- **Work order**
Could you reproduce every record below exactly, excluding all pictures?

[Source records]
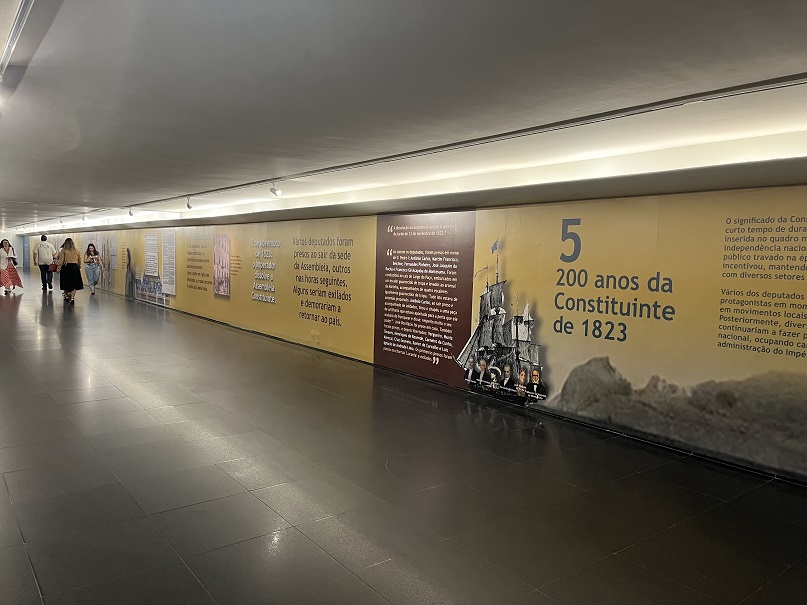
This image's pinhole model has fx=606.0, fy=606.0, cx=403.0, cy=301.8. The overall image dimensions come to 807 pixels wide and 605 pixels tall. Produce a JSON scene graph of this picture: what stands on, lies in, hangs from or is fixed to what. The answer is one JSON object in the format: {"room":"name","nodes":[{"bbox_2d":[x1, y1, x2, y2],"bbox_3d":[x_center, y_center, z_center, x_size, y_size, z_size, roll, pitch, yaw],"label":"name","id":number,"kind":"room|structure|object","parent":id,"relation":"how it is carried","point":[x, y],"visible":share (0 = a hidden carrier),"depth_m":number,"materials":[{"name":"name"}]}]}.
{"room":"hallway","nodes":[
{"label":"hallway","id":0,"kind":"room"},
{"bbox_2d":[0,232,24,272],"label":"end wall","id":1,"kind":"structure","parent":0,"point":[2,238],"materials":[{"name":"white paint"}]},
{"bbox_2d":[0,275,805,604],"bbox_3d":[-6.549,0.572,11.930,6.714,0.145,31.905,-2,6,-38],"label":"floor","id":2,"kind":"structure","parent":0,"point":[453,595],"depth_m":4.07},
{"bbox_2d":[0,238,22,294],"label":"woman","id":3,"kind":"object","parent":2,"relation":"on","point":[9,270],"visible":0.99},
{"bbox_2d":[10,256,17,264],"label":"handbag","id":4,"kind":"object","parent":3,"relation":"in","point":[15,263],"visible":0.76,"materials":[{"name":"black"}]},
{"bbox_2d":[34,234,56,291],"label":"man","id":5,"kind":"object","parent":2,"relation":"on","point":[45,253],"visible":0.99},
{"bbox_2d":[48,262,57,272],"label":"handbag","id":6,"kind":"object","parent":5,"relation":"in","point":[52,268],"visible":0.77,"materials":[{"name":"red leather"}]},
{"bbox_2d":[55,237,83,303],"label":"woman","id":7,"kind":"object","parent":2,"relation":"on","point":[64,260],"visible":0.99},
{"bbox_2d":[83,242,103,295],"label":"woman","id":8,"kind":"object","parent":2,"relation":"on","point":[94,251],"visible":0.99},
{"bbox_2d":[0,0,806,240],"bbox_3d":[-5.314,-1.756,9.167,6.162,0.178,23.921,-2,6,-38],"label":"ceiling","id":9,"kind":"structure","parent":0,"point":[92,187],"depth_m":3.01,"materials":[{"name":"paint"}]},
{"bbox_2d":[0,0,35,75],"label":"ceiling light","id":10,"kind":"object","parent":9,"relation":"attached to","point":[15,26],"visible":0.99,"depth_m":2.50,"materials":[{"name":"metal"}]},
{"bbox_2d":[23,74,806,223],"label":"cove lighting","id":11,"kind":"object","parent":9,"relation":"attached to","point":[730,90],"visible":0.98,"depth_m":4.10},
{"bbox_2d":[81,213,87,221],"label":"spotlight","id":12,"kind":"object","parent":11,"relation":"attached to","point":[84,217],"visible":0.98,"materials":[{"name":"white"}]},
{"bbox_2d":[127,208,133,216],"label":"spotlight","id":13,"kind":"object","parent":11,"relation":"attached to","point":[131,214],"visible":0.98,"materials":[{"name":"white metal"}]},
{"bbox_2d":[185,197,192,209],"bbox_3d":[-3.521,-1.625,9.956,0.116,0.198,0.111,-2,6,-38],"label":"spotlight","id":14,"kind":"object","parent":11,"relation":"attached to","point":[187,205],"visible":0.99,"depth_m":9.93,"materials":[{"name":"white metal"}]},
{"bbox_2d":[270,183,281,196],"bbox_3d":[-1.616,-1.427,7.689,0.144,0.190,0.104,-2,6,-38],"label":"spotlight","id":15,"kind":"object","parent":11,"relation":"attached to","point":[273,188],"visible":0.99,"depth_m":7.66,"materials":[{"name":"white metal"}]},
{"bbox_2d":[20,182,806,483],"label":"wall","id":16,"kind":"structure","parent":0,"point":[323,343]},
{"bbox_2d":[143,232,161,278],"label":"text panel","id":17,"kind":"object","parent":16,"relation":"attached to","point":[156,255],"visible":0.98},
{"bbox_2d":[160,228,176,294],"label":"text panel","id":18,"kind":"object","parent":16,"relation":"attached to","point":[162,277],"visible":0.97,"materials":[{"name":"white"}]},
{"bbox_2d":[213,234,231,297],"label":"picture panel","id":19,"kind":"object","parent":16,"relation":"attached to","point":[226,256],"visible":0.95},
{"bbox_2d":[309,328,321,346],"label":"wall outlet","id":20,"kind":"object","parent":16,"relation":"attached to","point":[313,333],"visible":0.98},
{"bbox_2d":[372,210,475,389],"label":"text panel","id":21,"kind":"object","parent":16,"relation":"attached to","point":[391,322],"visible":0.96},
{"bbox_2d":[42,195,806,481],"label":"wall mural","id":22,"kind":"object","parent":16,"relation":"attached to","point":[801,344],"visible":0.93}
]}

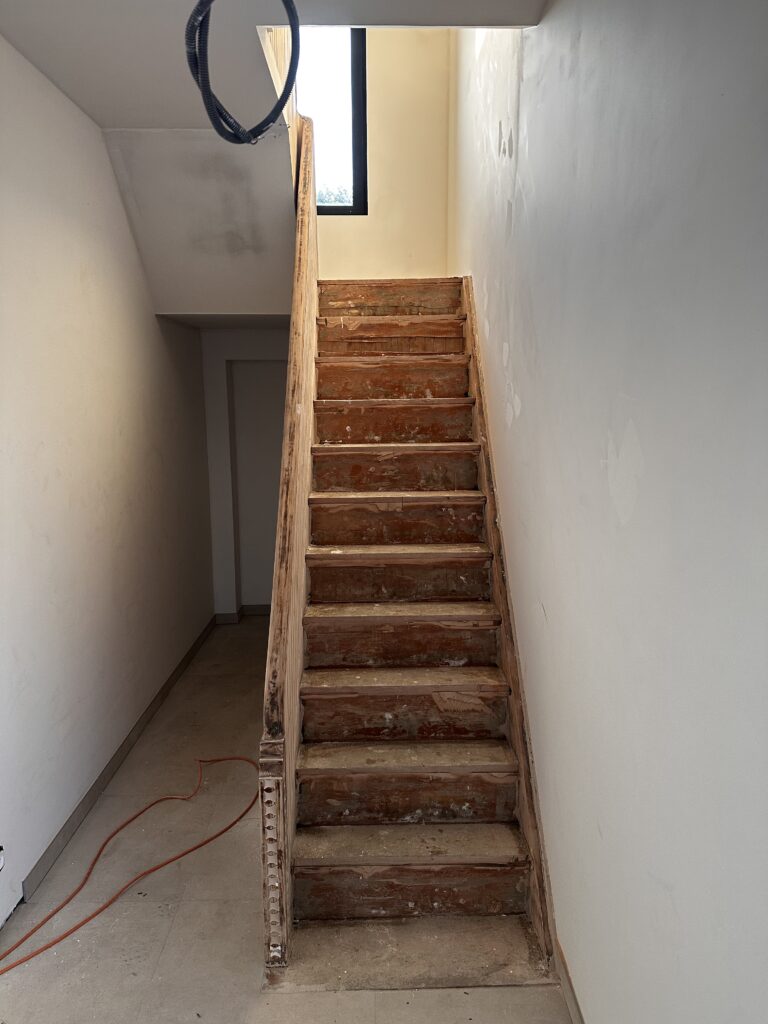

- **Answer section**
This image's pinhole model has fx=606.0, fy=606.0, cx=403.0, cy=301.8. The overall image dimensions come to 807 pixels wide and 605 pixels tall. Produce a JSON scene graph of this picture: what stands on, lies in, hangs from or is fixed to what. The answer is one JSON object in the format: {"room":"name","nodes":[{"bbox_2d":[x1, y1, x2, y2],"bbox_3d":[x_center, y_center, z_center, x_size, y_size, z_size, roll, pitch, yaw],"label":"name","id":number,"kind":"room|structure|object","parent":id,"relation":"how it is carried","point":[x, y],"visible":share (0 = a hidden carrier),"depth_m":number,"materials":[{"name":"name"}]}]}.
{"room":"hallway","nodes":[
{"label":"hallway","id":0,"kind":"room"},
{"bbox_2d":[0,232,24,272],"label":"end wall","id":1,"kind":"structure","parent":0,"point":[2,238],"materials":[{"name":"white paint"}]},
{"bbox_2d":[0,275,805,604],"bbox_3d":[-6.549,0.572,11.930,6.714,0.145,31.905,-2,6,-38],"label":"floor","id":2,"kind":"structure","parent":0,"point":[453,595],"depth_m":4.07},
{"bbox_2d":[0,238,22,294],"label":"woman","id":3,"kind":"object","parent":2,"relation":"on","point":[9,270],"visible":0.99},
{"bbox_2d":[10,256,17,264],"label":"handbag","id":4,"kind":"object","parent":3,"relation":"in","point":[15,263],"visible":0.76,"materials":[{"name":"black"}]},
{"bbox_2d":[34,234,56,291],"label":"man","id":5,"kind":"object","parent":2,"relation":"on","point":[45,253],"visible":0.99},
{"bbox_2d":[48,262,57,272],"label":"handbag","id":6,"kind":"object","parent":5,"relation":"in","point":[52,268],"visible":0.77,"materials":[{"name":"red leather"}]},
{"bbox_2d":[55,237,83,303],"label":"woman","id":7,"kind":"object","parent":2,"relation":"on","point":[64,260],"visible":0.99},
{"bbox_2d":[83,242,103,295],"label":"woman","id":8,"kind":"object","parent":2,"relation":"on","point":[94,251],"visible":0.99},
{"bbox_2d":[0,0,806,240],"bbox_3d":[-5.314,-1.756,9.167,6.162,0.178,23.921,-2,6,-38],"label":"ceiling","id":9,"kind":"structure","parent":0,"point":[92,187],"depth_m":3.01,"materials":[{"name":"paint"}]},
{"bbox_2d":[0,0,35,75],"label":"ceiling light","id":10,"kind":"object","parent":9,"relation":"attached to","point":[15,26],"visible":0.99,"depth_m":2.50,"materials":[{"name":"metal"}]},
{"bbox_2d":[23,74,806,223],"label":"cove lighting","id":11,"kind":"object","parent":9,"relation":"attached to","point":[730,90],"visible":0.98,"depth_m":4.10},
{"bbox_2d":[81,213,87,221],"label":"spotlight","id":12,"kind":"object","parent":11,"relation":"attached to","point":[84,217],"visible":0.98,"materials":[{"name":"white"}]},
{"bbox_2d":[127,208,133,216],"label":"spotlight","id":13,"kind":"object","parent":11,"relation":"attached to","point":[131,214],"visible":0.98,"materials":[{"name":"white metal"}]},
{"bbox_2d":[185,197,192,209],"bbox_3d":[-3.521,-1.625,9.956,0.116,0.198,0.111,-2,6,-38],"label":"spotlight","id":14,"kind":"object","parent":11,"relation":"attached to","point":[187,205],"visible":0.99,"depth_m":9.93,"materials":[{"name":"white metal"}]},
{"bbox_2d":[270,183,281,196],"bbox_3d":[-1.616,-1.427,7.689,0.144,0.190,0.104,-2,6,-38],"label":"spotlight","id":15,"kind":"object","parent":11,"relation":"attached to","point":[273,188],"visible":0.99,"depth_m":7.66,"materials":[{"name":"white metal"}]},
{"bbox_2d":[20,182,806,483],"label":"wall","id":16,"kind":"structure","parent":0,"point":[323,343]},
{"bbox_2d":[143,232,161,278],"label":"text panel","id":17,"kind":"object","parent":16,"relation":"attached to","point":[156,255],"visible":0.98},
{"bbox_2d":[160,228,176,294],"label":"text panel","id":18,"kind":"object","parent":16,"relation":"attached to","point":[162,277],"visible":0.97,"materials":[{"name":"white"}]},
{"bbox_2d":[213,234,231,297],"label":"picture panel","id":19,"kind":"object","parent":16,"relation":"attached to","point":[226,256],"visible":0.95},
{"bbox_2d":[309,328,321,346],"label":"wall outlet","id":20,"kind":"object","parent":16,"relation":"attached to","point":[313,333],"visible":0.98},
{"bbox_2d":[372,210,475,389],"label":"text panel","id":21,"kind":"object","parent":16,"relation":"attached to","point":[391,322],"visible":0.96},
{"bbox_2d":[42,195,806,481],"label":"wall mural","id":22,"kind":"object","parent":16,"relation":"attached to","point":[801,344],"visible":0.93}
]}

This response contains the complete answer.